Union Confectionery Machinery has been tapped by a third-party buyer to sell assets from New England Confectionery Co. (NECCO) after the company abruptly closed last week.
The Necco wafer maker announced in March it would need to find a buyer to avoid laying off nearly 400 employees. After a May bankruptcy auction, Round Hill Investments purchased the company for $17.3 million under an entity called Sweetheart Candy Co.
The Metropoulos family-owned investment firm, which had a record of reinvigorating floundering food companies, told the Boston Globe last week it decided to sell NECCO again.
“Round Hill Investments was very excited to acquire NECCO’s historic brands and to be part of their national resurgence,” the company told the Boston Globe July 24. “After careful engagement and consideration, however, the firm decided to sell the brands to another national confection manufacturer and today announced the closure of the operations in Revere, Mass.”
Jim Greenberg, co-president of Union Confectionery Machinery, said his company has been enlisted by the buyer to be the exclusive liquidator of the majority of NECCO’s intellectual property and machinery. The buyer has not been named.
Intellectual property and equipment are available for Mary Jane, Mighty Malt Milk Balls, Haviland Thin Mints, Candy Buttons, Clark Bar, Slap Stix and Banana Splits brands.

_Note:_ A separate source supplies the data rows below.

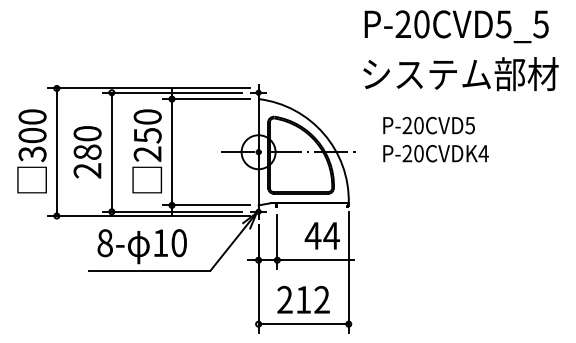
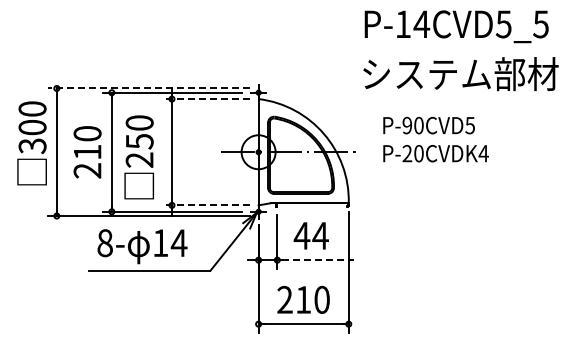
text at (412, 24): P-20CVD5_5 -> P-14CVD5_5
line at (149, 88): solid -> dashed
line at (206, 99): solid -> dashed
text at (407, 125): P-20CVD5 -> P-90CVD5
text at (31, 151) position: (31, 151) -> (31, 143)
text at (87, 151): 280 -> 210
text at (146, 151) position: (146, 151) -> (138, 157)
line at (206, 205): solid -> dashed
text at (321, 235) position: (321, 235) -> (310, 235)
text at (178, 243): 10 -> 14
line at (317, 260): solid -> dashed
text at (321, 299): 212 -> 210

Available equipment includes enrobing lines, starch moguls, coating pans, chocolate tanks, cut and wrap lines for taffy and toffee, baggers, flow wrappers, kitchens for soft candy, peanut roasting, blanching and peanut butter milling and liquid and dry storage tanks, among other machinery.
Necco wafers, Sweethearts and Canada Mints are not for sale.
Any unsold intellectual property and machinery will be sold at public auction at the Revere, Mass. factory and simulcast online during the week of Sept. 23.